What are we looking for?
Let's see how Yin Luo's suggested strategy for September worked. Until recently, Mr. Luo was the quantitative analyst at Macquarie Securities, but he has left the firm to join Deutsche Bank in the new year. He will return with a strategy for this column at that time, but until then let's see how his recommended strategy around U.S. stocks with positive news flow worked last month.
How did it perform?
For September, Mr. Luo used a service called RavenPack, which scours hundreds of news sources - including financial newswires, websites and blogs - for news stories involving U.S. publicly listed companies. As David Parkinson reported last month , RavenPack then uses something called "natural language processing algorithms" to translate language into scores reflecting the degree of positive or negative tone in news stories relating to a given company.
Mr. Luo combined these news sentiment scores with Macquarie's own proprietary EMC2 quantitative stock-picking model, to identify 20 attractive U.S. stocks from all 10 major industry sectors.

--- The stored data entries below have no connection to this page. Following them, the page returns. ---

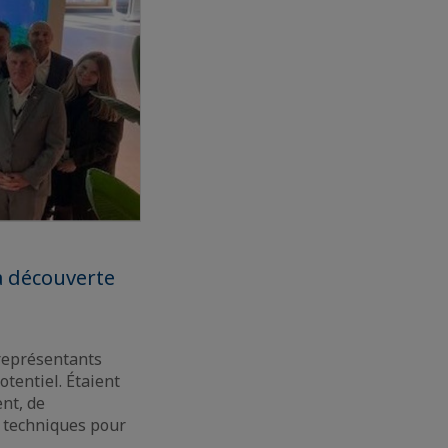
a découverte
représentants
otentiel. Étaient
nt, de
s techniques pour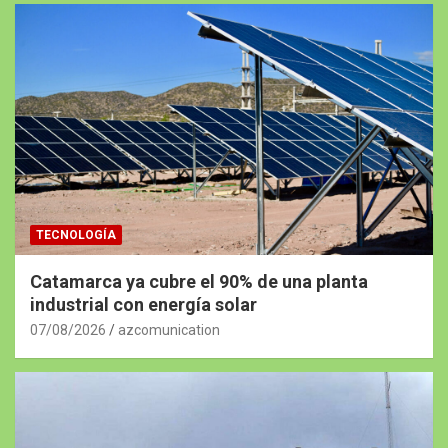
TECNOLOGÍA
Catamarca ya cubre el 90% de una planta
industrial con energía solar
07/08/2026
azcomunication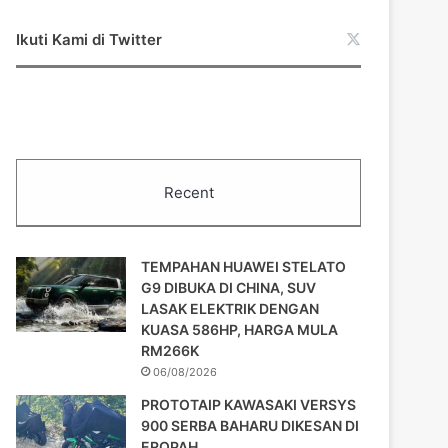
Ikuti Kami di Twitter
Recent
TEMPAHAN HUAWEI STELATO
G9 DIBUKA DI CHINA, SUV
LASAK ELEKTRIK DENGAN
KUASA 586HP, HARGA MULA
RM266K
06/08/2026
PROTOTAIP KAWASAKI VERSYS
900 SERBA BAHARU DIKESAN DI
EROPAH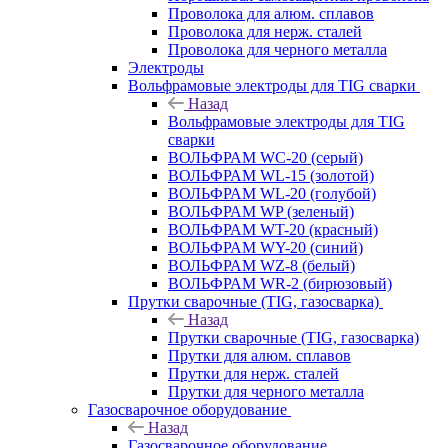
Проволока для алюм. сплавов
Проволока для нерж. сталей
Проволока для черного металла
Электроды
Вольфрамовые электроды для TIG сварки
Назад
Вольфрамовые электроды для TIG
сварки
ВОЛЬФРАМ WC-20 (серый)
ВОЛЬФРАМ WL-15 (золотой)
ВОЛЬФРАМ WL-20 (голубой)
ВОЛЬФРАМ WP (зеленый)
ВОЛЬФРАМ WT-20 (красный)
ВОЛЬФРАМ WY-20 (синий)
ВОЛЬФРАМ WZ-8 (белый)
ВОЛЬФРАМ WR-2 (бирюзовый)
Прутки сварочные (TIG, газосварка)
Назад
Прутки сварочные (TIG, газосварка)
Прутки для алюм. сплавов
Прутки для нерж. сталей
Прутки для черного металла
Газосварочное оборудование
Назад
Газосварочное оборудование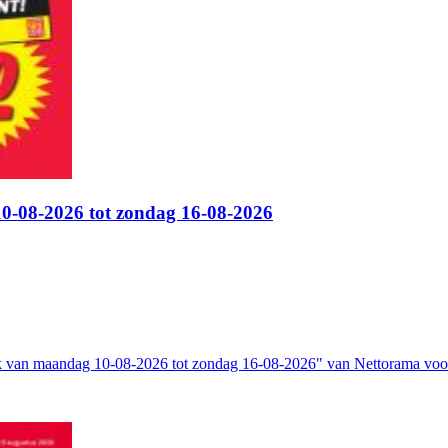
0-08-2026 tot zondag 16-08-2026
 van maandag 10-08-2026 tot zondag 16-08-2026" van Nettorama voor e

"Our research indicates that news sentiment supplements the traditional multi-factor quantitative models effectively," Mr. Luo said a month ago. "The key reason is that news stories provide a different angle from the traditional fundamental and momentum information."
It turns out he was right again, as the average price return of each stock in the portfolio was 5.5 per cent last month versus 3.6 per cent for the S&P 500. His news-flow and quantitative strategy also performed well for Canadian stocks in September, giving credence to the idea that positive news can be measured and is helpful to investors. Mr. Luo's monthly recommendations have beaten the benchmark now in 22 of 28 cases.